** Start DATA TO USE **

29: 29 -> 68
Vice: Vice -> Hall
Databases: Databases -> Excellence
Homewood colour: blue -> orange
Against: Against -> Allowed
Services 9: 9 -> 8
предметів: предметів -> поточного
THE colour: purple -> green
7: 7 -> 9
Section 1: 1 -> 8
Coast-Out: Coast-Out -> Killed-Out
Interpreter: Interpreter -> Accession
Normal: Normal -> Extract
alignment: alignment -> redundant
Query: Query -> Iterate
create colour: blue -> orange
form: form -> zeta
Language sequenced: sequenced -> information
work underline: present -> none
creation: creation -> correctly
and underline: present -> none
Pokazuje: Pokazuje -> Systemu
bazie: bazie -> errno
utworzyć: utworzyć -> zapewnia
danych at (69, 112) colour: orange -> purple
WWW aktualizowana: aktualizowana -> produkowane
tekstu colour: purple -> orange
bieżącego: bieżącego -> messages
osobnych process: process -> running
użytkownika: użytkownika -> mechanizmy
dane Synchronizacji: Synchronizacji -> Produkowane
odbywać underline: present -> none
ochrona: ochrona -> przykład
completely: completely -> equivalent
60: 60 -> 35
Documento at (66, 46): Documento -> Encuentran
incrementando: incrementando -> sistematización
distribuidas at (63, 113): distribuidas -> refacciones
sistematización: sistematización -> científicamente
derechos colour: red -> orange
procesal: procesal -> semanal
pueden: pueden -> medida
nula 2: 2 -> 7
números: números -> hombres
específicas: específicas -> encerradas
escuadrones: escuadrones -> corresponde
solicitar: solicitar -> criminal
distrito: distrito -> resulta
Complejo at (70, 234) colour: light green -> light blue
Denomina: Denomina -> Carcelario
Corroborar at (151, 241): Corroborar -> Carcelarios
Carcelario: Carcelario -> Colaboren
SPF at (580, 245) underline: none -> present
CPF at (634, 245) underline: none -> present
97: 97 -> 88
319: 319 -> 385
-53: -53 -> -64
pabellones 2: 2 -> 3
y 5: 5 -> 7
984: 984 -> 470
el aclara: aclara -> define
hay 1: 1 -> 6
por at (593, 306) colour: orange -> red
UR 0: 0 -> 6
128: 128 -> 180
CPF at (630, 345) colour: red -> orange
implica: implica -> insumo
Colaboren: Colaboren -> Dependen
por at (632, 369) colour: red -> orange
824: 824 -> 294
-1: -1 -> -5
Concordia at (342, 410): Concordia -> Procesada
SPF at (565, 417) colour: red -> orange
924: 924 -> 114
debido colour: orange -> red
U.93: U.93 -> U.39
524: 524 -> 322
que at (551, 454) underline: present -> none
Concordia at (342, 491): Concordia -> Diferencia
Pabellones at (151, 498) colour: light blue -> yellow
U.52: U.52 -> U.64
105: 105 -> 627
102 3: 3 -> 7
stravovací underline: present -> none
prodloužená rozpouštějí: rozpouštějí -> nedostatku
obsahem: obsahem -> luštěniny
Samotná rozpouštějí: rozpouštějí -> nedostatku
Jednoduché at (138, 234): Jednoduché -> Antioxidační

** End DATA TO USE **

### TASK OBJECTIVE
Swap each "underline" for "underscore" in the stretch of the listing from its start through the line containing "60: 60 -> 35", changing nothing else. Return only those lines.

### SOLUTION TO THIS TASK
29: 29 -> 68
Vice: Vice -> Hall
Databases: Databases -> Excellence
Homewood colour: blue -> orange
Against: Against -> Allowed
Services 9: 9 -> 8
предметів: предметів -> поточного
THE colour: purple -> green
7: 7 -> 9
Section 1: 1 -> 8
Coast-Out: Coast-Out -> Killed-Out
Interpreter: Interpreter -> Accession
Normal: Normal -> Extract
alignment: alignment -> redundant
Query: Query -> Iterate
create colour: blue -> orange
form: form -> zeta
Language sequenced: sequenced -> information
work underscore: present -> none
creation: creation -> correctly
and underscore: present -> none
Pokazuje: Pokazuje -> Systemu
bazie: bazie -> errno
utworzyć: utworzyć -> zapewnia
danych at (69, 112) colour: orange -> purple
WWW aktualizowana: aktualizowana -> produkowane
tekstu colour: purple -> orange
bieżącego: bieżącego -> messages
osobnych process: process -> running
użytkownika: użytkownika -> mechanizmy
dane Synchronizacji: Synchronizacji -> Produkowane
odbywać underscore: present -> none
ochrona: ochrona -> przykład
completely: completely -> equivalent
60: 60 -> 35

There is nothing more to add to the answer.